Financing New Enterprises at Scale – Innovative Ways Forward

07/28/2015 - 8:54am

Financial institutions, policy makers, investors, fin-tech companies, and regulators from 45 countries gathered recently in Izmir, Turkey, to look at innovative solutions for financing new enterprises at scale.

The Turkish G20 Presidency and the Global Partnership for Financial Inclusion (GPFI) organized the two-day global workshop, Financing Entrepreneurship: Innovative Solutions, held on June 1-2, 2015.

The event showcased new innovations and technology developments that are creating opportunities to accelerate small business formation and growth. About 165 attendees discussed cutting-edge practices and enabling environment reforms needed to overcome obstacles to successfully financing new enterprises at a significant scale.

Following panel discussions, participants identified the most promising innovative solutions for increasing financing to small- and medium-enterprises (SMEs) in emerging markets.

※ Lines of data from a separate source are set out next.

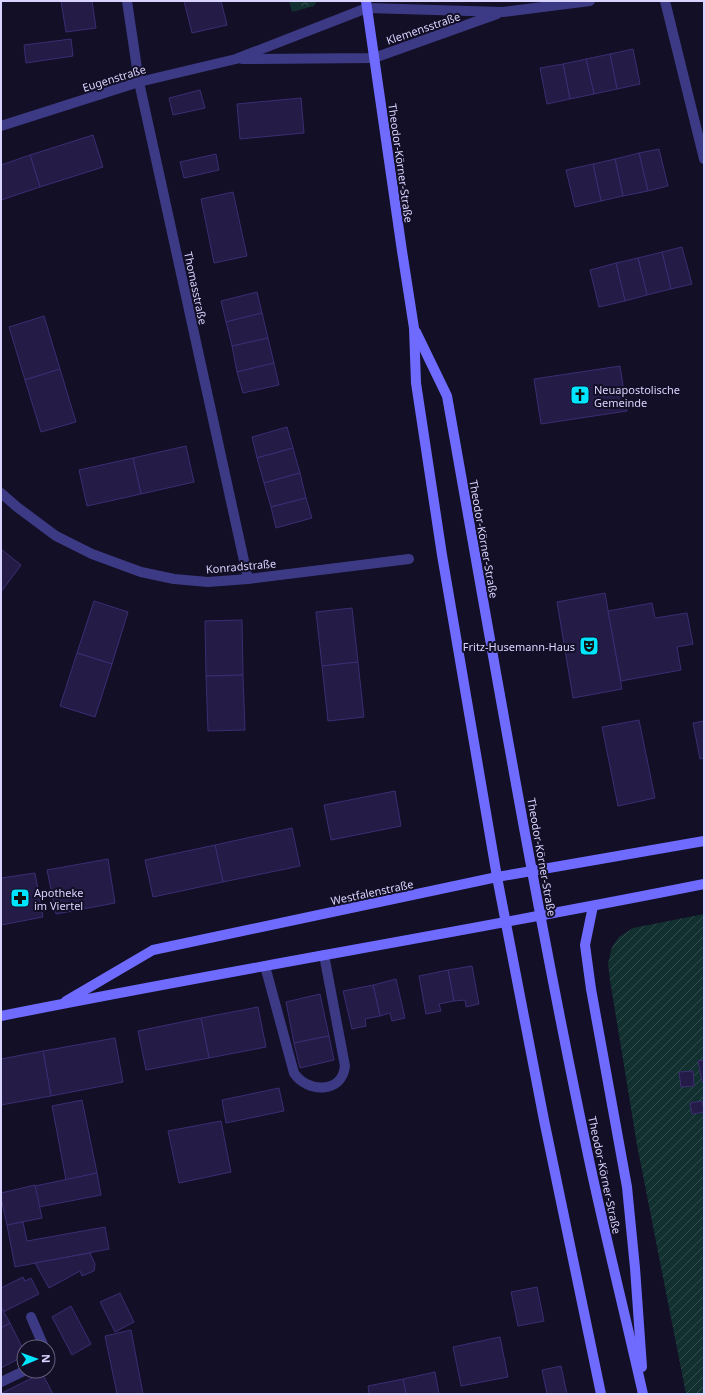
<svg xmlns="http://www.w3.org/2000/svg" width="705" height="1395" font-family="'Noto Sans',sans-serif">
<style>
.forest{fill:url(#forest-crowns)}
.garden{fill:url(#garden-furrows)}
.building{fill:#241b47;stroke:#3b2d73}
.lines{fill:none;stroke-linecap:round;stroke-linejoin:round}
.lane{stroke:#3d3a85;stroke-width:10}
.street{stroke:#3d3a85;stroke-width:10}
.secondary{stroke:#6f6bff;stroke-width:10}
.labels{text-anchor:middle;dominant-baseline:central;stroke-width:4;stroke-linejoin:round;paint-order:stroke}
.street-label{font-size:11px;fill:#d9d4ff;stroke:#130f26}
.poi-label{font-size:11px;fill:#d9d4ff;stroke:#130f26;text-anchor:start}
</style>
<defs>
<pattern id="forest-crowns" width="20" height="18" patternUnits="userSpaceOnUse"><rect width="20" height="18" fill="#12302f"/><path d="M2 6a3 3 0 1 1 6 0M12 15a3 3 0 1 1 6 0" fill="none" stroke="#344d4e"/></pattern>
<pattern id="garden-furrows" width="10" height="10" patternUnits="userSpaceOnUse"><rect width="10" height="10" fill="#12302f"/><path d="M-1 1l2-2M0 10L10 0M9 11l2-2" fill="none" stroke="#344d4e"/></pattern>
</defs>
<rect width="100%" height="100%" fill="#130f26"/>
<polygon class="forest" points="289,1 317,1 314,6 292,12"/>
<polygon class="garden" points="704,914 704,1394 686,1394 637,1145 610,980 608,964 612,947 619,937 633,928"/>
<g class="building">
<polygon points="61,1 92,1 96,28 66,32"/>
<polygon points="184,1 221,1 227,25 192,33"/>
<polygon points="71,39 73,56 26,63 24,45"/>
<polygon points="633,49 640,84 617,89 610,54"/>
<polygon points="610,54 617,89 594,94 586,59"/>
<polygon points="586,59 594,94 570,99 563,64"/>
<polygon points="563,64 570,99 547,104 540,68"/>
<polygon points="200,90 205,108 173,115 169,98"/>
<polygon points="301,98 304,133 240,139 237,104"/>
<polygon points="93,135 103,167 40,187 30,155"/>
<polygon points="659,149 668,186 648,191 639,153"/>
<polygon points="639,153 648,191 623,196 615,159"/>
<polygon points="216,154 219,170 184,178 180,162"/>
<polygon points="30,155 40,187 1,200 1,165"/>
<polygon points="615,159 623,196 601,201 593,164"/>
<polygon points="593,164 601,201 575,207 566,170"/>
<polygon points="233,192 247,256 214,263 201,199"/>
<polygon points="682,247 692,284 671,289 662,252"/>
<polygon points="662,252 671,289 647,295 638,258"/>
<polygon points="638,258 647,295 625,301 616,263"/>
<polygon points="616,263 625,301 599,307 590,270"/>
<polygon points="257,292 262,313 226,322 221,301"/>
<polygon points="262,313 268,338 232,346 226,322"/>
<polygon points="44,316 60,369 25,380 9,327"/>
<polygon points="268,338 274,363 237,372 232,346"/>
<polygon points="274,363 279,385 243,393 237,372"/>
<polygon points="620,366 627,411 541,424 534,379"/>
<polygon points="60,369 76,422 41,432 25,380"/>
<polygon points="287,427 293,448 257,458 252,437"/>
<polygon points="186,446 194,482 141,494 133,458"/>
<polygon points="293,448 300,473 264,483 257,458"/>
<polygon points="133,458 141,494 87,506 79,470"/>
<polygon points="300,473 306,498 271,507 264,483"/>
<polygon points="306,498 312,518 276,528 271,507"/>
<polygon points="1,549 21,565 1,592"/>
<polygon points="605,593 622,689 573,698 557,602"/>
<polygon points="94,601 128,612 112,664 77,653"/>
<polygon points="652,603 655,618 687,613 693,644 677,647 681,670 621,681 608,611"/>
<polygon points="352,608 358,662 322,666 316,612"/>
<polygon points="242,620 243,675 206,676 205,621"/>
<polygon points="77,653 112,664 95,717 60,706"/>
<polygon points="358,662 364,717 328,721 322,666"/>
<polygon points="243,675 245,730 208,731 206,676"/>
<polygon points="639,720 655,798 618,806 602,727"/>
<polygon points="704,721 704,758 700,759 693,723"/>
<polygon points="395,791 401,826 331,840 324,805"/>
<polygon points="292,828 300,866 223,882 215,845"/>
<polygon points="215,845 223,882 153,897 145,860"/>
<polygon points="108,859 115,903 56,914 47,870"/>
<polygon points="35,873 43,917 1,925 1,878"/>
<polygon points="472,966 479,1004 466,1007 465,1000 454,1001 448,970"/>
<polygon points="448,970 454,1001 439,1004 441,1011 426,1014 419,976"/>
<polygon points="396,979 405,1018 392,1021 390,1013 380,1016 373,985"/>
<polygon points="373,985 380,1016 365,1019 366,1026 352,1029 343,991"/>
<polygon points="320,994 329,1036 294,1043 286,1002"/>
<polygon points="258,1007 266,1047 209,1058 201,1018"/>
<polygon points="201,1018 209,1058 146,1070 138,1031"/>
<polygon points="329,1036 334,1060 300,1068 294,1043"/>
<polygon points="115,1038 123,1082 51,1096 43,1051"/>
<polygon points="43,1051 51,1096 1,1105 1,1059"/>
<polygon points="704,1060 704,1082 702,1082 698,1061"/>
<polygon points="693,1071 694,1086 681,1087 679,1072"/>
<polygon points="279,1088 284,1111 226,1123 222,1100"/>
<polygon points="82,1100 97,1173 66,1180 52,1106"/>
<polygon points="702,1101 704,1112 692,1114 690,1103"/>
<polygon points="221,1121 231,1172 179,1183 168,1131"/>
<polygon points="97,1173 101,1195 39,1207 35,1186"/>
<polygon points="35,1185 42,1218 7,1225 1,1198 1,1193"/>
<polygon points="23,1222 27,1241 105,1227 109,1249 15,1267 7,1225"/>
<polygon points="90,1253 95,1264 94,1271 82,1276 80,1271 49,1288 35,1263"/>
<polygon points="23,1277 25,1281 31,1278 39,1294 3,1312 1,1307 1,1288"/>
<polygon points="537,1287 544,1321 518,1326 511,1292"/>
<polygon points="120,1293 134,1322 115,1332 100,1302"/>
<polygon points="71,1306 91,1344 72,1355 52,1317"/>
<polygon points="1,1307 10,1323 1,1328"/>
<polygon points="10,1323 24,1351 24,1356 1,1368 1,1328"/>
<polygon points="131,1330 143,1394 117,1394 105,1336"/>
<polygon points="500,1337 508,1377 461,1386 453,1347"/>
<polygon points="561,1366 567,1394 547,1394 542,1370"/>
<polygon points="435,1372 439,1394 406,1394 403,1379"/>
<polygon points="42,1373 53,1394 3,1394 2,1393"/>
<polygon points="403,1379 406,1394 369,1394 368,1386"/>
</g>
<g class="lines">
<g class="lane">
<path d="M265 966 294 1073C307 1093 342 1094 345 1066L324 955"/>
<polyline points="31,1317 44,1347"/>
<polyline points="48,1355 50,1359 48,1359"/>
<polyline points="1,1382 24,1371"/>
</g>
<g class="street">
<polyline points="127,1 139,82 248,579"/>
<polyline points="665,1 704,159"/>
<polyline points="242,59 374,58 497,14"/>
<polyline points="1,126 139,82 236,59 367,8 503,12 590,1"/>
<polyline points="1,493 17,507 56,536 92,554 141,572 174,579 208,582 248,579 409,559"/>
</g>
<g class="secondary">
<polyline points="366,1 402,251 414,328 416,383 442,555 497,877 544,1120 601,1394"/>
<path d="M416 332 447 396C492 649 535 903 588 1155 605 1235 625 1314 643 1394"/>
<polyline points="593,906 585,945 591,989 627,1187 635,1268 642,1367"/>
<polyline points="66,1001 153,950 497,877 704,841"/>
<path d="M1 1016C235 969 470 931 704 884"/>
</g>
</g>
<defs>
<symbol id="church-square" viewBox="-11 -11 22 22"><rect x="-9" y="-9" width="18" height="18" rx="4" fill="#00e5ff" stroke="#130f26"/><path d="M-1.2-6h2.4v3.5h3.3v2.4h-3.3V6h-2.4V-.1h-3.3v-2.4h3.3Z" fill="#111"/></symbol>
<symbol id="theatre-square" viewBox="-11 -11 22 22"><rect x="-9" y="-9" width="18" height="18" rx="4" fill="#00e5ff" stroke="#130f26"/><path d="M-5-5.5Q0-4 5-5.5V0Q5 5 0 6Q-5 5-5 0ZM-3.3-2.5H-1v1.5H-3.3ZM1-2.5H3.3v1.5H1ZM-2.8 1Q0 5.5 2.8 1Z" fill="#111"/></symbol>
<symbol id="pharmacy-square" viewBox="-11 -11 22 22"><rect x="-9" y="-9" width="18" height="18" rx="4" fill="#00e5ff" stroke="#130f26"/><path d="M-2-6h4v4h4v4h-4v4h-4v-4h-4v-4h4Z" fill="#111"/></symbol>
</defs>
<g fill-rule="evenodd">
<use href="#church-square" x="569" y="384" width="22" height="22"/>
<use href="#theatre-square" x="578" y="635" width="22" height="22"/>
<use href="#pharmacy-square" x="9" y="887" width="22" height="22"/>
</g>
<g class="labels">
<g class="street-label">
<text transform="translate(423 28) rotate(-19)">Klemensstraße</text>
<text transform="translate(114 78) rotate(-17)">Eugenstraße</text>
<text transform="translate(401 163) rotate(82)">Theodor-Körner-Straße</text>
<text transform="translate(196 288) rotate(78)">Thomasstraße</text>
<text transform="translate(484 539) rotate(80)">Theodor-Körner-Straße</text>
<text transform="translate(241 566) rotate(-5)">Konradstraße</text>
<text transform="translate(542 857) rotate(80)">Theodor-Körner-Straße</text>
<text transform="translate(372 892) rotate(-12)">Westfalenstraße</text>
<text transform="translate(605 1175) rotate(78)">Theodor-Körner-Straße</text>
</g>
<g class="poi-label">
<text x="594" y="389">Neuapostolische<tspan x="594" dy="13">Gemeinde</tspan></text>
<text x="575" y="646" text-anchor="end">Fritz-Husemann-Haus</text>
<text x="34" y="892">Apotheke<tspan x="34" dy="13">im Viertel</tspan></text>
</g>
</g>
<rect width="705" height="1395" fill="none" stroke="#d9d4ff" stroke-width="4"/>
<g transform="translate(36 1359) rotate(88)"><circle r="19" fill="#130f26" stroke="#625e7d"/>
<path d="M0-3L7 15L0 10L-7 15Z" fill="#00e5ff"/>
<text y="-6" font-size="11" font-weight="bold" text-anchor="middle" fill="#d9d4ff">N</text>
</g>
</svg>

They are:

  • Create enabling regulatory environment that promotes financial inclusion (such as via mobile services and underwriting models), allows banks and non-bank financial institutions to better serve small- and medium-enterprises (SMEs).
  • Promote the development of open platforms to lower costs of joining ecommerce and supply chains by SMEs, and costs of using this data to lower costs of financial services offerings to SMEs who join these platforms.
  • Increase private partnerships between banks, fintechs and other players to scale beyond what either could do on their own.
  • Improved basic financial markets infrastructure to support long term investment, including sound secured transactions regimes, insolvency regimes, and inclusive, comprehensive credit information.
  • Digitize information within banks and other sources to use to understand customers, market through mass customization, make credit decisions and increase processing efficiency.
  • Develop new ways of securing loans, moving beyond reliance on fixed collateral (moveable collateral registry, alternative data (including psychometrics), etc.
  • Take an ecosystem perspective more routinely, such as addressing collateral requirements, sources of underwriting data, nonfinancial services, etc. to serve SMEs, especially start-ups, women and youth-owned enterprises.
  • Proportional regulation to encourage longer term financial products, particularly asset based products, and to allow mobilization of capital from institutional investors for these products.
  • Increase the availability of nonfinancial services for entrepreneurs (entrepreneurship training, mentors, networking, financial literacy, etc.)
  • Establish (require?) national SME strategies to ensure SME’s real needs are met in coordinated, efficient way to scale up their success.
  • Harmonize regulation and public policy: re-balance current post-crisis regulations to incentivize investing in SMEs/real economy while still protecting safety and soundness.
  • Simplify acceptance (support new underwriting models) so that more SMEs can accept electronic payments of all sorts (card, internet, mobile, etc.)
  • Provide incentives for large corporates in supply chains to put skin in the game for financing SMEs in these chains.
  • Address policies from perspective of what benefits SMEs in general, but ensure that women and youth-entrepreneurs benefit especially.

The workshop was followed by the GPFI meeting on June 3, 2015 and the G20 Development Working Group (DWG) meeting on June 4-5, 2015. The outcomes of the workshop were shared with relevant stakeholders during the GPFI meeting and laid the ground for the GPFI’s future work. In addition, work agendas for the GPFI Subgroups were reviewed and the way forward was discussed. The outcomes of the workshop and the overall GPFI meeting have been reported to the DWG members.